What is required:
Below are records to reproduce in full; copy them exactly but keep the pictures out.

(Household object detections)
Content starts

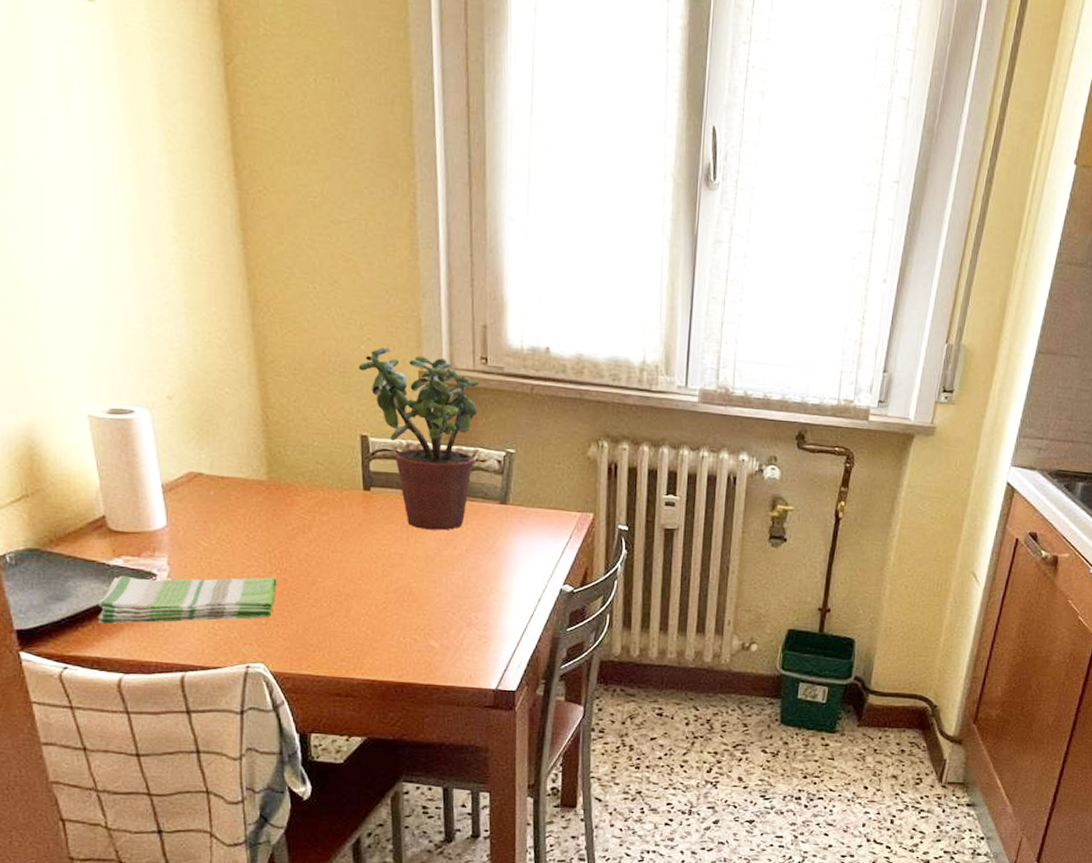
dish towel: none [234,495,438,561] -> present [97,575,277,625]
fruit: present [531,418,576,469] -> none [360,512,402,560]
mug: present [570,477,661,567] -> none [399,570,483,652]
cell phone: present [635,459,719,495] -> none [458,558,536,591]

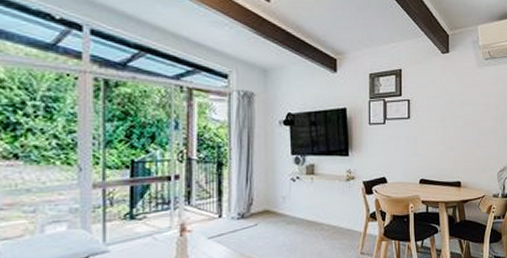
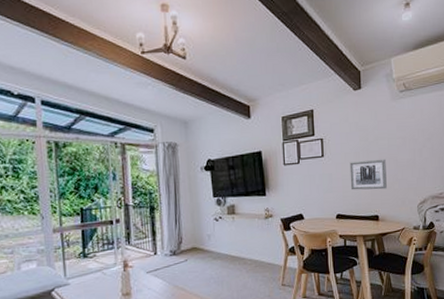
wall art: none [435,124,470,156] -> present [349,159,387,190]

Content ends

Output of the task:
dish towel: none [234,495,438,561] -> present [97,575,277,625]
fruit: present [531,418,576,469] -> none [360,512,402,560]
mug: present [570,477,661,567] -> none [399,570,483,652]
cell phone: present [635,459,719,495] -> none [458,558,536,591]

wall art: none [435,124,470,156] -> present [349,159,387,190]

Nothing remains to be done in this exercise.